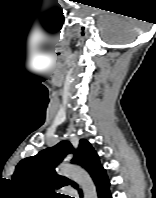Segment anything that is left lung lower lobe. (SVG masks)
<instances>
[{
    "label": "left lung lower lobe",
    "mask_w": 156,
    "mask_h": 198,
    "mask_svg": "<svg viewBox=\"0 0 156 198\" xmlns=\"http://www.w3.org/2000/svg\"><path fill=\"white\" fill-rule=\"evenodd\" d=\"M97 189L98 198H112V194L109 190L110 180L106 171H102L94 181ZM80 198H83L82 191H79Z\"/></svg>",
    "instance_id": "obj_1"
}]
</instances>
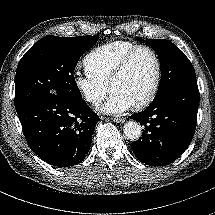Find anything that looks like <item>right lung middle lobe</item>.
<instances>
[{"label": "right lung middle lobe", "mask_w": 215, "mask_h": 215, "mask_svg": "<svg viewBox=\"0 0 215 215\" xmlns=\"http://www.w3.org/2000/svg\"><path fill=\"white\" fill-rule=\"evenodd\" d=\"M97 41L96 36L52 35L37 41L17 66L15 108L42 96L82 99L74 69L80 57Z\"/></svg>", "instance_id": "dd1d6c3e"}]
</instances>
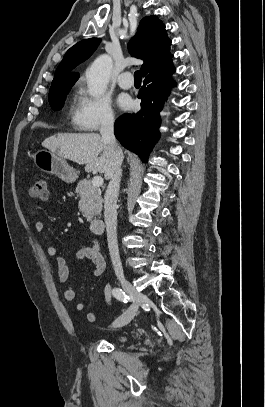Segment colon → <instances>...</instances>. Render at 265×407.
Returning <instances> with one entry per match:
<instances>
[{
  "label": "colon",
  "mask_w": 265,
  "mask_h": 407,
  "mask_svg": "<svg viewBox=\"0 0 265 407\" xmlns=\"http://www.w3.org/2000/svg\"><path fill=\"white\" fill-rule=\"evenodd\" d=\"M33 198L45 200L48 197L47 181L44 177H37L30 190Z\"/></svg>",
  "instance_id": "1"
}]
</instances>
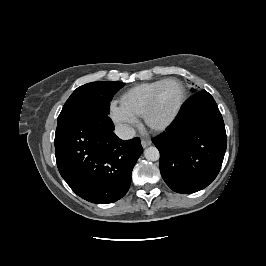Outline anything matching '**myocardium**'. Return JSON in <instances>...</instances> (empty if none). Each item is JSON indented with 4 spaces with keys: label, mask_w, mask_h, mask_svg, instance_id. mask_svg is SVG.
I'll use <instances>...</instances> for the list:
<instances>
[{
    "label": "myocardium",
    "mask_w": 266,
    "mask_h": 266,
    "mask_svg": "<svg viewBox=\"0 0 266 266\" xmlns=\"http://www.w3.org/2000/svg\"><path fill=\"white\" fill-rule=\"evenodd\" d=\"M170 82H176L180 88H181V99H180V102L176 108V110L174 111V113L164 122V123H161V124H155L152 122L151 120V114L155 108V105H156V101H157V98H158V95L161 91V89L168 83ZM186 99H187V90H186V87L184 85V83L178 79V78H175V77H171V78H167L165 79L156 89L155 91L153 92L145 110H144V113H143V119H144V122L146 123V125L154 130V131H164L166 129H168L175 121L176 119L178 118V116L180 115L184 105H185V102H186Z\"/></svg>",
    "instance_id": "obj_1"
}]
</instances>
---
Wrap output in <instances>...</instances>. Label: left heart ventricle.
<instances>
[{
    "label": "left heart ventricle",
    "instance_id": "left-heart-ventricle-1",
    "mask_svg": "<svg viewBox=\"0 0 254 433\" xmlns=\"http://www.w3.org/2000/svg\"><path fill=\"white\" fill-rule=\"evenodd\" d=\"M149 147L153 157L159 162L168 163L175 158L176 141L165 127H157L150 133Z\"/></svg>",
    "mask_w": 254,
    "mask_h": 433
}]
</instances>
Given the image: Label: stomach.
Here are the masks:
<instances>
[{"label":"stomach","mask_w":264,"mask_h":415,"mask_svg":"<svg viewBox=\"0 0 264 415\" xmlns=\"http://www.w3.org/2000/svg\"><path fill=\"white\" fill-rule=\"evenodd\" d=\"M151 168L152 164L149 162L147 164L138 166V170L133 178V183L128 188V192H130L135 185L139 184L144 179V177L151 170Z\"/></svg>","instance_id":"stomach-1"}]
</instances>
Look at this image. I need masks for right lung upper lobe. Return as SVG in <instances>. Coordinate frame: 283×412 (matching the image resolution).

Aim of the exercise:
Copy everything in the data above from the line containing "Given the image: Label: stomach." down to the line containing "Look at this", including both of those lines, with no changes.

Written answer:
Given the image: Label: stomach.
Here are the masks:
<instances>
[{"label":"stomach","mask_w":264,"mask_h":415,"mask_svg":"<svg viewBox=\"0 0 264 415\" xmlns=\"http://www.w3.org/2000/svg\"><path fill=\"white\" fill-rule=\"evenodd\" d=\"M151 168L152 164L149 162L147 164L138 166V170L133 178V183L128 188V192H130L135 185L139 184L144 179V177L151 170Z\"/></svg>","instance_id":"stomach-1"}]
</instances>
Look at this image. I need masks for right lung upper lobe. Return as SVG in <instances>. Coordinate frame: 283×412 (matching the image resolution).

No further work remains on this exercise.